- **Source passage**
========================================================================

I want to compare two files or text boxes to find the degree of similarity between them

Question

Sorry for the disturbance. I've removed the code and edited the post...

Real problem is I'm trying to find out the degree of similarity or plagiarism act between two texts or files. how can I do that? If you guide me ...

I need the code for the above algorithm to be included in my project.

using visual studio 2013 ... c#

EDITED: k so far I've done this ...

        int i = 0;
        int j = 0;
        long lena1 = txtFile1.Text.Length;
        long lenb1 = lena1;
        long len2 = txtFile2.Text.Length;
        string str1 = txtFile1.Text;
        string str2 = txtFile2.Text;
        string str3;
        bool match = false;
        int count = 0;
        int nowords1 = 0;
        int nowords2 = 0;
        string str4;
        int k = 0;
        int m = 0;
        int nowords_match = 0;


        char[] array1 = str1.ToArray();
        char[] array2 = str2.ToArray();
        int[] loc1 = new int[1048576];
        int[] loc2 = new int[1048576];

        while (i < array1.Length)
        {
            if (array1[i] == ' ')
            {
                nowords1++;
                loc1[j] = i;
                j++;
            }

            i++;

        }

        i = j = 0;

        while (i < array2.Length)
        {

            if (array2[i] == ' ')
            {
                nowords2++;
                loc2[j] = i;
                j++;
            }

            i++;

        }

        i = j = 0;
        m = 0;

        for (k = 0; k < loc1.Length-2; k++)
        {
            str3 = str1.Substring(loc1[m], loc1[m + 1] - loc1[m]);
            match = true;

            if (match == true && count > 3)
            {
               txtPlagiarism.Text += " " + loc1[i-3] + loc1[i-2] + " " + loc1[i];
            }

            else
            {
                count = 0;
                match = false;
            }

            j = 0;
            i = 0;

            while (i < nowords2)
            {

                if (j != nowords2)
                {
                    str4 = str2.Substring(loc2[j], loc2[j + 1] - (loc2[j]));
                }

                else
                {
                    break;
                }

                if (str4.Equals(str3))

========================================================================

- **Dataset extract**
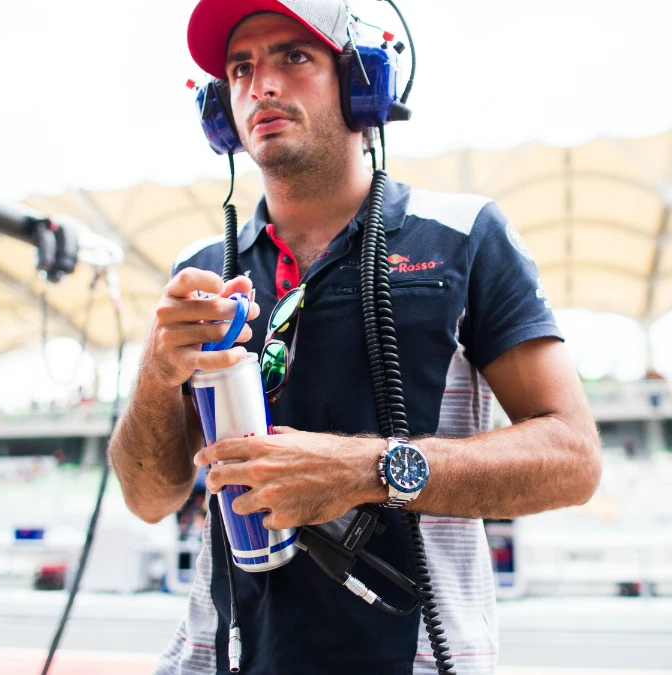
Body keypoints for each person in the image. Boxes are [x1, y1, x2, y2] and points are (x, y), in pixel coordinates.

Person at [108, 2, 602, 673]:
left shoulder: (465, 234)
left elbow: (574, 457)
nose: (263, 85)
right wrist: (156, 374)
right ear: (221, 111)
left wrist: (366, 472)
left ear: (363, 79)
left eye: (293, 56)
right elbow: (148, 496)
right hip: (216, 658)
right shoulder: (199, 267)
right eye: (241, 68)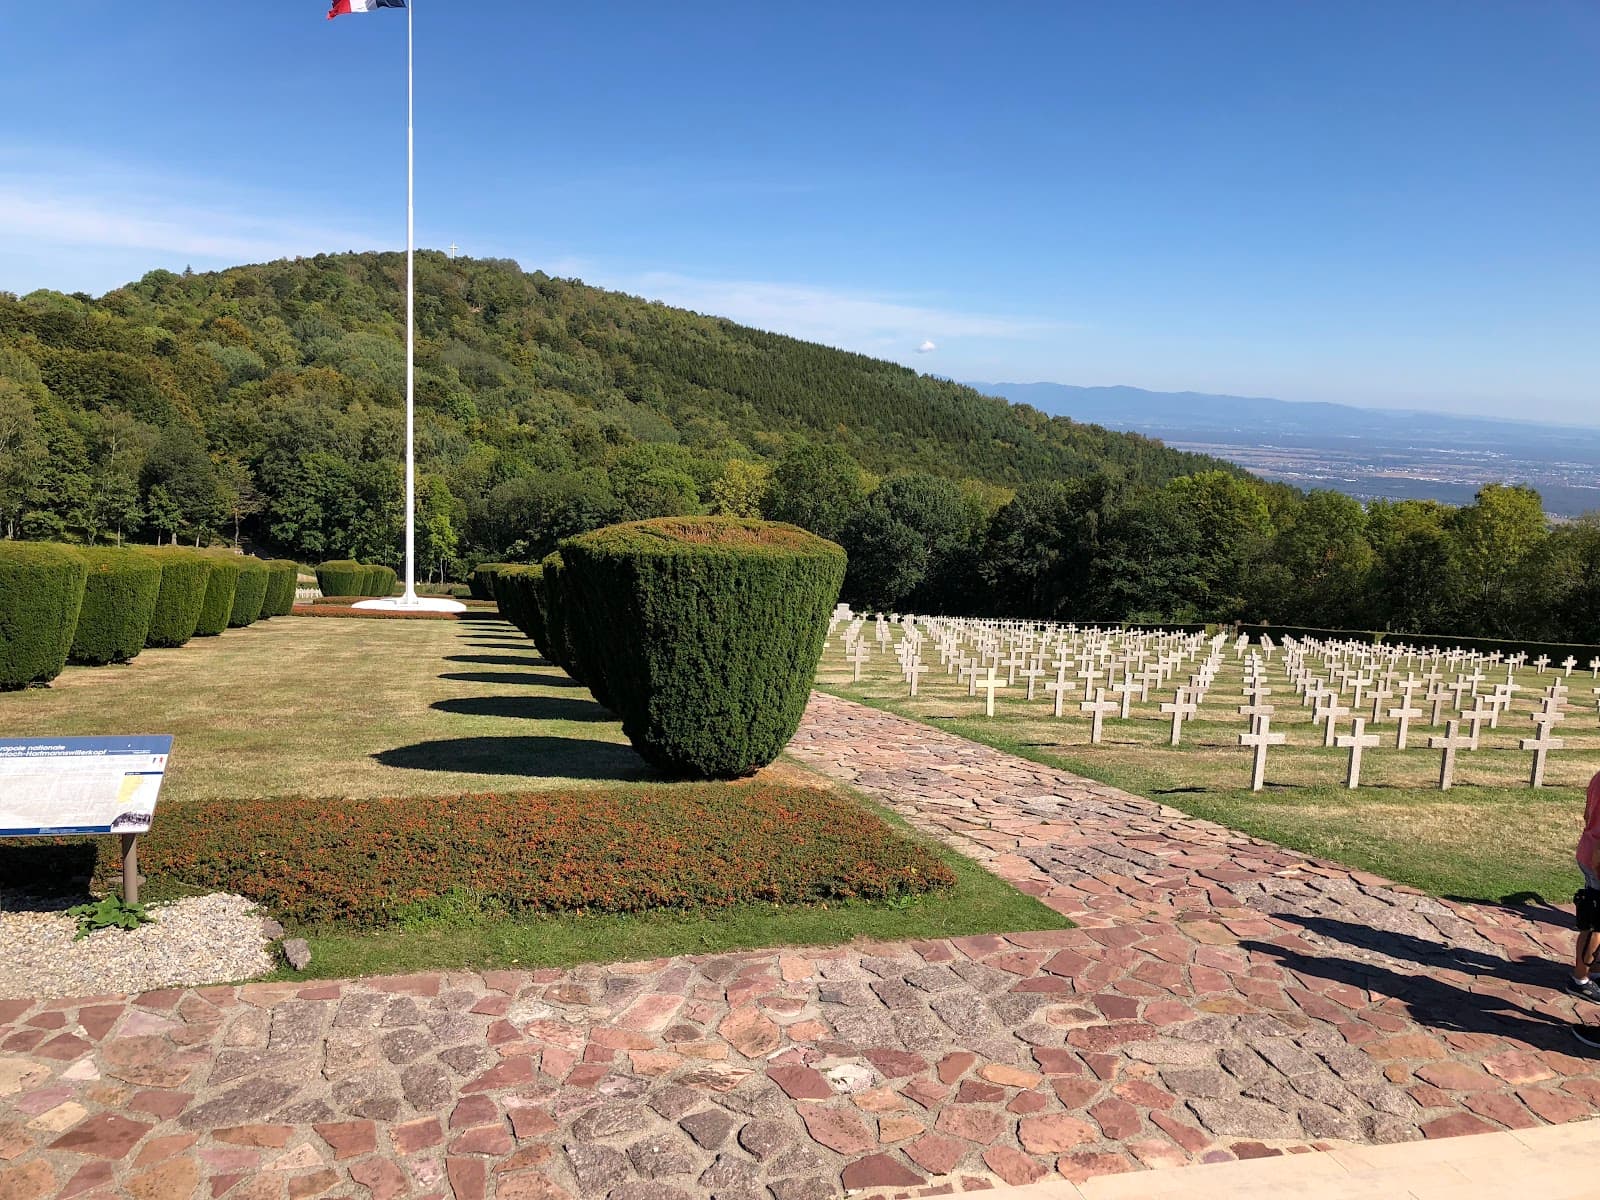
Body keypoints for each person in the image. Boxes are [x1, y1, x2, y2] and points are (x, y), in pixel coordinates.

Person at [1570, 773, 1600, 1048]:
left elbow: (1586, 814)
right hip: (1597, 858)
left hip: (1588, 849)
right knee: (1593, 923)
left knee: (1592, 920)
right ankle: (1581, 976)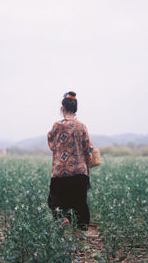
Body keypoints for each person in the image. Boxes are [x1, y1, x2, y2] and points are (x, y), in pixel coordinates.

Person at [47, 91, 93, 230]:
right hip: (79, 174)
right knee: (80, 205)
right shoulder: (82, 126)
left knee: (55, 203)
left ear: (63, 109)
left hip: (60, 173)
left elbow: (52, 145)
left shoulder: (56, 126)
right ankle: (80, 236)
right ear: (75, 109)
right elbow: (88, 149)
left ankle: (63, 219)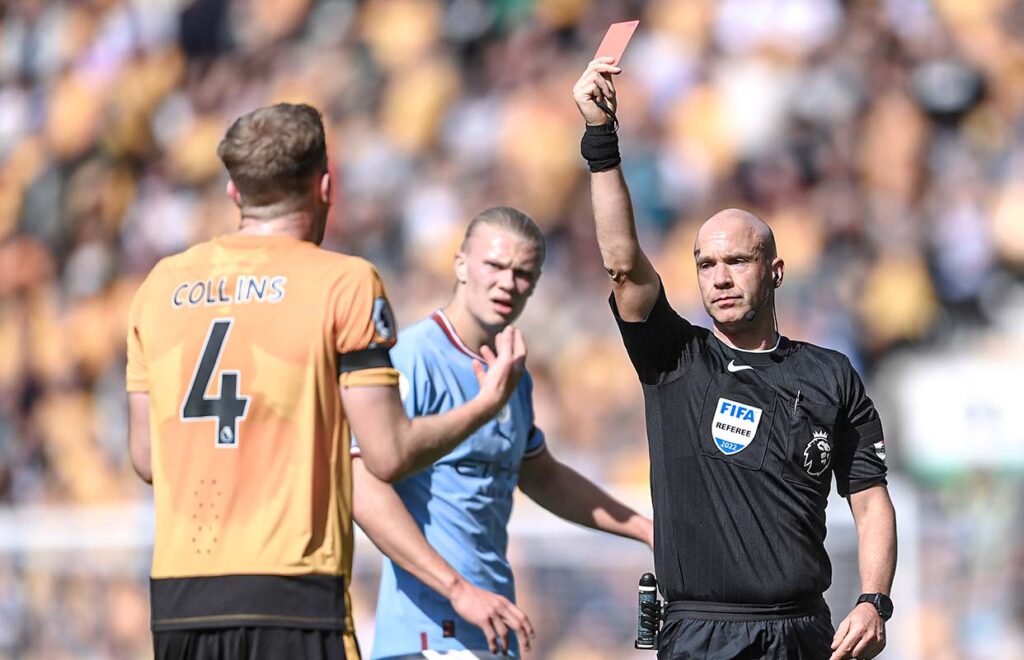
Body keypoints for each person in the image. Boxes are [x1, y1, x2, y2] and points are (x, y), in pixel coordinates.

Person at [125, 103, 526, 660]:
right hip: (293, 592)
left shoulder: (159, 286)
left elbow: (147, 459)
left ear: (234, 192)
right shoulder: (344, 283)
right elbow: (386, 455)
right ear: (326, 187)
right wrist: (486, 404)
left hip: (180, 599)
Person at [571, 59, 897, 660]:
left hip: (804, 632)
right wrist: (601, 142)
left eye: (736, 262)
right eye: (705, 265)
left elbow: (870, 497)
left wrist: (874, 599)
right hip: (702, 634)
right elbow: (622, 262)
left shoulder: (830, 375)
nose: (718, 279)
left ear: (774, 271)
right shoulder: (674, 358)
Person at [351, 206, 655, 658]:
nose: (507, 283)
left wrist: (650, 531)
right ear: (461, 265)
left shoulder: (511, 371)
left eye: (523, 272)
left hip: (491, 628)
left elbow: (543, 476)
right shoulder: (415, 356)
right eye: (494, 265)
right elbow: (360, 483)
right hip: (427, 635)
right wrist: (457, 589)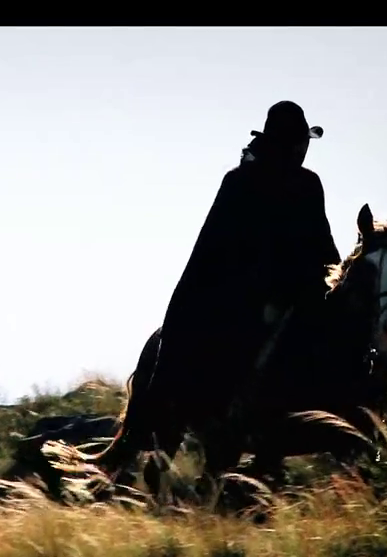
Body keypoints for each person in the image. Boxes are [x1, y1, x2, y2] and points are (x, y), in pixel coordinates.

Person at [143, 100, 342, 459]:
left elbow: (324, 247)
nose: (305, 149)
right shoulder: (251, 182)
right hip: (244, 299)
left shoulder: (296, 183)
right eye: (302, 142)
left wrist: (334, 283)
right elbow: (220, 248)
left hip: (290, 295)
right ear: (292, 144)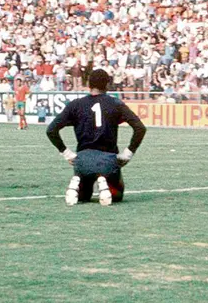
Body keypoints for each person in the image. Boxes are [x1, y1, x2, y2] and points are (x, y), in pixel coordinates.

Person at [46, 69, 146, 206]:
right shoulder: (116, 104)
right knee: (116, 195)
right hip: (108, 160)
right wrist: (127, 154)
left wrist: (66, 153)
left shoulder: (75, 105)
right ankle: (103, 181)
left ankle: (77, 182)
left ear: (88, 84)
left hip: (83, 160)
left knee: (83, 197)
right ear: (107, 85)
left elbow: (51, 130)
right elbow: (140, 128)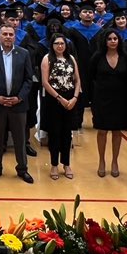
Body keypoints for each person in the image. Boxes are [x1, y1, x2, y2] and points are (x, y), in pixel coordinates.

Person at [0, 24, 34, 184]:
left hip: (18, 104)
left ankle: (22, 169)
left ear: (15, 37)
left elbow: (28, 79)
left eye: (11, 34)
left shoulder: (23, 54)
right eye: (5, 34)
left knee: (20, 139)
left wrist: (19, 97)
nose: (8, 37)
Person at [88, 28, 127, 178]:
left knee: (117, 131)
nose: (112, 41)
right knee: (102, 131)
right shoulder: (97, 57)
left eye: (115, 39)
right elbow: (90, 77)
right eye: (109, 39)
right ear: (104, 41)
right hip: (101, 99)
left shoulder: (126, 57)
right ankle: (101, 161)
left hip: (120, 99)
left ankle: (114, 161)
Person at [40, 33, 81, 180]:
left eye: (62, 43)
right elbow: (45, 82)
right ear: (52, 45)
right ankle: (54, 165)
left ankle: (66, 163)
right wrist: (60, 98)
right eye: (56, 43)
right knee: (55, 133)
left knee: (66, 133)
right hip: (54, 100)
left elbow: (77, 80)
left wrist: (75, 97)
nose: (60, 46)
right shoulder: (47, 59)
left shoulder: (71, 59)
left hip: (70, 100)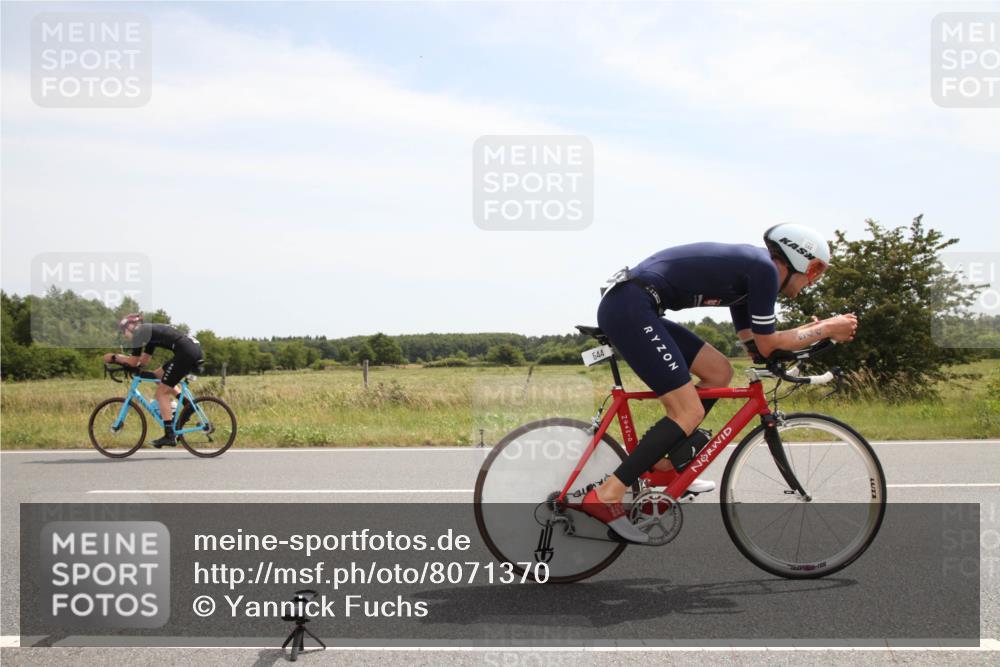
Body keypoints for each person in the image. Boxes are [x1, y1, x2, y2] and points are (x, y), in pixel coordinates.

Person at [581, 224, 858, 543]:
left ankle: (662, 466)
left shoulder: (752, 279)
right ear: (800, 259)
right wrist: (826, 328)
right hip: (631, 306)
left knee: (718, 372)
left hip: (635, 304)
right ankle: (607, 494)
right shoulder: (765, 270)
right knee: (687, 411)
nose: (812, 282)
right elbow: (769, 343)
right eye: (815, 272)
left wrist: (809, 337)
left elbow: (758, 348)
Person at [103, 314, 204, 447]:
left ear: (130, 327)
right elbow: (143, 361)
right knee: (157, 375)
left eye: (123, 331)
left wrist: (114, 358)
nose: (124, 335)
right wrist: (135, 367)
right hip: (190, 350)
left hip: (185, 352)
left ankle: (169, 435)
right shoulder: (147, 332)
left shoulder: (139, 333)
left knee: (161, 393)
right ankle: (187, 405)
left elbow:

========================================================================

- **Task objective**
Extend the C# forum post on measuring how similar two texts are, picking up right after its last line of code.

- **Response**
                {
                    nowords_match++;
                    count ++;
                }

                j++;
                i++;

            }

            m++;

        }

I'm just counting the number of words matched so that I can pick that number of words from the first_file text to the copy-case text. but I'm getting a run-time error in it.

**System.ArgumentOutOfRangeException was unhandled
  HResult=-2146233086
  Message=Length cannot be less than zero.
Parameter name: length
  Source=mscorlib
  ParamName=length
  StackTrace:
       at System.String.InternalSubStringWithChecks(Int32 startIndex, Int32 length, Boolean fAlwaysCopy)
   at System.String.Substring(Int32 startIndex, Int32 length)
   at Calculate_File_Checksum.Form1.btnDetectPlagiairism_Click(Object sender, EventArgs e) in c:\Users\BLOOM\Documents\Visual Studio 2013\App2Test\Calculate_File_Checksum\Calculate_File_Checksum\Form1.cs:line 363
   at System.Windows.Forms.Control.OnClick(EventArgs e)
   at System.Windows.Forms.Button.OnClick(EventArgs e)
   at System.Windows.Forms.Button.OnMouseUp(MouseEventArgs mevent)
   at System.Windows.Forms.Control.WmMouseUp(Message& m, MouseButtons button, Int32 clicks)
   at System.Windows.Forms.Control.WndProc(Message& m)
   at System.Windows.Forms.ButtonBase.WndProc(Message& m)
   at System.Windows.Forms.Button.WndProc(Message& m)
   at System.Windows.Forms.Control.ControlNativeWindow.OnMessage(Message& m)
   at System.Windows.Forms.Control.ControlNativeWindow.WndProc(Message& m)
   at System.Windows.Forms.NativeWindow.DebuggableCallback(IntPtr hWnd, Int32 msg, IntPtr wparam, IntPtr lparam)
   at System.Windows.Forms.UnsafeNativeMethods.DispatchMessageW(MSG& msg)
   at System.Windows.Forms.Application.ComponentManager.System.Windows.Forms.UnsafeNativeMethods.IMsoComponentManager.FPushMessageLoop(IntPtr dwComponentID, Int32 reason, Int32 pvLoopData)
   at System.Windows.Forms.Application.ThreadContext.RunMessageLoopInner(Int32 reason, ApplicationContext context)
   at System.Windows.Forms.Application.ThreadContext.RunMessageLoop(Int32 reason, ApplicationContext context)
   at System.Windows.Forms.Application.Run(Form mainForm)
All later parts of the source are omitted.